Bem-estar social na UE não é suficiente: uma em cada dez crianças vive sem os recursos básicos para o seu desenvolvimento

Segundo o ‘El Confidencial’, as taxas de privação material mais elevadas concentram-se na Grécia (33,6%), Roménia (31,8%) e Bulgária (30,4%)

Francisco Laranjeira
Novembro 17, 2025
13:46

Em 2024, 13,6% das crianças menores de 16 anos na União Europeia viviam em privação material, segundo dados divulgados pelo Eurostat e reportados pelo ‘El Confidencial’. Tratam-se de menores que não têm acesso a, pelo menos, três dos 17 bens e serviços considerados essenciais para assegurar um padrão de vida aceitável, desde vestuário e alimentação a materiais educativos, lazer, socialização e condições adequadas no agregado familiar.

Entre os elementos básicos estão roupa nova, dois pares de sapatos adequados à estação, livros e jogos apropriados à idade. A alimentação deve incluir pelo menos uma refeição diária com carne, peixe, frango ou alternativa vegetariana, além de fruta e legumes. As crianças devem ainda poder celebrar ocasiões especiais, convidar amigos para refeições, viajar de férias uma vez por ano e viver em casas com aquecimento adequado, mobiliário funcional, acesso à internet e contas em dia. Para as famílias, fatores como substituir móveis gastos ou ter um automóvel são também considerados no indicador.

Países do Sul e do Leste registam valores mais elevados

Segundo o ‘El Confidencial’, as taxas de privação material mais elevadas concentram-se na Grécia (33,6%), Roménia (31,8%) e Bulgária (30,4%). No extremo oposto encontram-se Croácia (2,7%), Eslovénia (3,8%) e Suécia (5,6%). Itália situa-se ligeiramente acima da média europeia, com 14,9%.

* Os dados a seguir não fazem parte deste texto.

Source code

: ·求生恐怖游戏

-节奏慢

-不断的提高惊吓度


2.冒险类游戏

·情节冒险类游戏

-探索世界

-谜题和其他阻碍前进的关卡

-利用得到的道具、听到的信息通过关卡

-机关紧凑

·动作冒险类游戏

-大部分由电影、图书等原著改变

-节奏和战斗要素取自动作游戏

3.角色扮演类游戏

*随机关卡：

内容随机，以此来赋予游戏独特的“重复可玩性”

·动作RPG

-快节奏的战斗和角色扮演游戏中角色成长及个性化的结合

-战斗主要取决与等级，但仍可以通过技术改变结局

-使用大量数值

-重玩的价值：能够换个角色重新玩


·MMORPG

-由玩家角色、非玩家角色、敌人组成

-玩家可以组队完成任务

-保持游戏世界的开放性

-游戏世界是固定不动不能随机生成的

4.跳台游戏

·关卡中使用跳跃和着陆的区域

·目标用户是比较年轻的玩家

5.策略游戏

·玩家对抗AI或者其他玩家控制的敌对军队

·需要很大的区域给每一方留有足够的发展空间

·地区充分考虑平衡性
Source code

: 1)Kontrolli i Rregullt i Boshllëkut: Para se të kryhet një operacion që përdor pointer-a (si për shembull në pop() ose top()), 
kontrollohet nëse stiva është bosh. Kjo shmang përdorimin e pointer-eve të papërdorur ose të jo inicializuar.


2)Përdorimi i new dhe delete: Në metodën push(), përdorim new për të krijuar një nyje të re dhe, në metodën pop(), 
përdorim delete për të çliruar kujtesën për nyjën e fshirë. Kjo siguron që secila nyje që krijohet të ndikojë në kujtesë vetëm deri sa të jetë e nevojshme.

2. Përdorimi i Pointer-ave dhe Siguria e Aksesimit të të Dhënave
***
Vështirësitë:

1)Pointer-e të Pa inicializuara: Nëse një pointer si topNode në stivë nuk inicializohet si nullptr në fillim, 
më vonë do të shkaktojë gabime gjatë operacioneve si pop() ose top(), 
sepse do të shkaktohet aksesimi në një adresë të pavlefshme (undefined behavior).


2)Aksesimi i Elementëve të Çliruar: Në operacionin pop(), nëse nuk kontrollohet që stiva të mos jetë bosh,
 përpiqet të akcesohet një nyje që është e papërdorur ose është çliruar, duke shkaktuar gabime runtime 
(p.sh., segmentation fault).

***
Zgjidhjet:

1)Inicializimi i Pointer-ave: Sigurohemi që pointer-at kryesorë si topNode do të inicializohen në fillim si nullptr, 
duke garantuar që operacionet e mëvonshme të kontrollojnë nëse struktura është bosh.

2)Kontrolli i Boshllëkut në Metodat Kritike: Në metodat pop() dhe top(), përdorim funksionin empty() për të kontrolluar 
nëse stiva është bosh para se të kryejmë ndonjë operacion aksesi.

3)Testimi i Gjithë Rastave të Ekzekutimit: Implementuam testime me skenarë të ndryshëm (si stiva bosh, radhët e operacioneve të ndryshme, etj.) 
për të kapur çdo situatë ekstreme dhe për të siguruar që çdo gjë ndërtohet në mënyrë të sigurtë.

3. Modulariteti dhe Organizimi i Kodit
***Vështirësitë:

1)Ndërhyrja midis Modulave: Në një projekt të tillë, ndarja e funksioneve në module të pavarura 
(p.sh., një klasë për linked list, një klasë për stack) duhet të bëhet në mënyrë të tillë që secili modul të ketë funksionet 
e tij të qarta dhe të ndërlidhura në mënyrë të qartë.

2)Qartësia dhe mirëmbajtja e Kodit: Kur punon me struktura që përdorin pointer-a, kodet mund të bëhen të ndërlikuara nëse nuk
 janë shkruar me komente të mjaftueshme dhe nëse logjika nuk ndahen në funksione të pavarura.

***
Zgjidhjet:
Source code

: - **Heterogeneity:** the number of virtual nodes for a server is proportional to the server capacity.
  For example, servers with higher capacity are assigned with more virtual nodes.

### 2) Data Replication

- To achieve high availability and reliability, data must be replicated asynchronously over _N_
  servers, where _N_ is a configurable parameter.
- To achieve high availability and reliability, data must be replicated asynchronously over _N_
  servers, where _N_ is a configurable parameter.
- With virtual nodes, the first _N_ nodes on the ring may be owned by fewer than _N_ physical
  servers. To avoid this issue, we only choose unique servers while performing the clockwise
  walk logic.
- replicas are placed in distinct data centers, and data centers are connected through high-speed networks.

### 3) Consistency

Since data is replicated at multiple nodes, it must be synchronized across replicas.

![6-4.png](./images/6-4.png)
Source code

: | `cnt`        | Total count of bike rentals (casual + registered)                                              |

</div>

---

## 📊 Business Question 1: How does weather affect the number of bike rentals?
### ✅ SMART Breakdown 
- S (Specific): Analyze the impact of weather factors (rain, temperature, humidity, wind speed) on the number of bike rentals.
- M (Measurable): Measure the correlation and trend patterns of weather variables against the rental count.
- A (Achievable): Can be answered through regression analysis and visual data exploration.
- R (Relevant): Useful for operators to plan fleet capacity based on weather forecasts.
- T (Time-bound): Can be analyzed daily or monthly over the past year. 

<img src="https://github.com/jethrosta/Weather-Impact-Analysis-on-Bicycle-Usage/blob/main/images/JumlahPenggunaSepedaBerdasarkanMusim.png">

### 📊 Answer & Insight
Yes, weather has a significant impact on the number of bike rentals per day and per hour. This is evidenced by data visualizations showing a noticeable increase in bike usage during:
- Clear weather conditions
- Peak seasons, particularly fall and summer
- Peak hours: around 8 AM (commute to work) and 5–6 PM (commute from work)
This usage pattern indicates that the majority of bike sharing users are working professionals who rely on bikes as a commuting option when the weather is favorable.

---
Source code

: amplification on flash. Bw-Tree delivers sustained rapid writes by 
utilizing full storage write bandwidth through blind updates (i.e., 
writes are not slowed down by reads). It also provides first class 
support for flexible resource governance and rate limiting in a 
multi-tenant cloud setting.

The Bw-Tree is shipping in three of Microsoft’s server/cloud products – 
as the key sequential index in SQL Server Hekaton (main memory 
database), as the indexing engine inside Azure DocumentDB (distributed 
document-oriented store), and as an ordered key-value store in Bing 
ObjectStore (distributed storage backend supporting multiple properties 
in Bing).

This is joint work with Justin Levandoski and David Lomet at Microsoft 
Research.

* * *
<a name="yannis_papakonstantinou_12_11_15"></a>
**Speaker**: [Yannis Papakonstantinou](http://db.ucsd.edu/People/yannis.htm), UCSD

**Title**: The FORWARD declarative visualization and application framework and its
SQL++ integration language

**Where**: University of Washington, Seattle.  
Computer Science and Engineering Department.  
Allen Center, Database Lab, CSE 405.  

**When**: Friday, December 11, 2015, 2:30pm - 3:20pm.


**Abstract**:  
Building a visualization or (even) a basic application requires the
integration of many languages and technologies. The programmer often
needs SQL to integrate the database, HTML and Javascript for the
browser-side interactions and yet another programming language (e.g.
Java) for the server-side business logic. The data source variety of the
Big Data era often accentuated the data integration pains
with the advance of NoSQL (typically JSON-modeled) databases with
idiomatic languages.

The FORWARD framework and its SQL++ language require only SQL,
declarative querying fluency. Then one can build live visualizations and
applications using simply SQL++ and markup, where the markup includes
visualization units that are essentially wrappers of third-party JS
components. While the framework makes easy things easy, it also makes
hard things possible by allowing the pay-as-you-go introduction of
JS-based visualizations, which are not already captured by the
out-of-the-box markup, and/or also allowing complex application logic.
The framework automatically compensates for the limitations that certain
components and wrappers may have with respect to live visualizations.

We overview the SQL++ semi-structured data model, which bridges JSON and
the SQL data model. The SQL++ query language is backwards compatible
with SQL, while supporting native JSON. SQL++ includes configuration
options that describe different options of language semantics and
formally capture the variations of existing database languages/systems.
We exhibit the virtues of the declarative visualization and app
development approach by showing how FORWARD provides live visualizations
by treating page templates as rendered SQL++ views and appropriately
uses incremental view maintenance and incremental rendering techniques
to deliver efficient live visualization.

Para Michele Carrus, presidente da Federconsumatori, esta realidade é um sinal claro de que “algo está errado”. Ao jornal espanhol, o responsável sublinhou que decisões políticas recentes — como a eliminação do rendimento básico universal — penalizam sobretudo as famílias mais vulneráveis, com impacto direto nas crianças.

Escolaridade dos pais é determinante

Um dos fatores mais influentes é o nível de educação parental. O ‘Eurostat’ revela que apenas 5,6% das crianças com pais com formação superior enfrentam privação material, contra 39,1% entre aquelas cujos pais têm, no máximo, o ensino básico. As taxas mais elevadas entre famílias com escolaridade mais baixa ocorrem na Eslováquia (88,6%), Bulgária (84,1%) e Grécia (77,2%). Já entre pais com formação superior, os valores máximos registam-se na Grécia, Espanha e Bulgária.

Carrus chama ainda a atenção para outro problema crescente: cerca de seis milhões de italianos evitam cuidados médicos, o que agrava dificuldades em famílias com crianças. O dirigente alerta para o risco de estas condições se refletirem, no futuro, em precariedade laboral e desconfiança nas instituições públicas, defendendo políticas sociais estáveis e de longo prazo.

Uma rede de apoio que também mostra resultados

Marco Rossi Doria, presidente da organização social Con i bambini, citado pelo El Confidencial, destaca que, apesar do cenário difícil, existem sinais de esperança. O responsável aponta comunidades educativas fortes, que integram escolas, associações e famílias, e que já permitiram apoiar 650 mil crianças em situação de pobreza através de vários projetos.

Na Grécia, onde a privação infantil chega a 33,6%, a inflação e o aumento generalizado dos custos de bens essenciais continuam a penalizar severamente as famílias. A redução do poder de compra, associada à insuficiência de apoio público em saúde e educação, coloca muitos agregados perante escolhas dramáticas, desde cortar alimentos básicos a abdicar de atividades extracurriculares. Relatos recolhidos pela Rede Grega de Combate à Pobreza apontam para crianças que encaram bens quotidianos como luxos e desenvolvem ansiedade relacionada com a situação económica familiar.

Para enfrentar a emergência, são defendidas medidas como indexação automática de salários e pensões, controlo de preços, reforço da habitação social e acesso garantido à energia a preços acessíveis.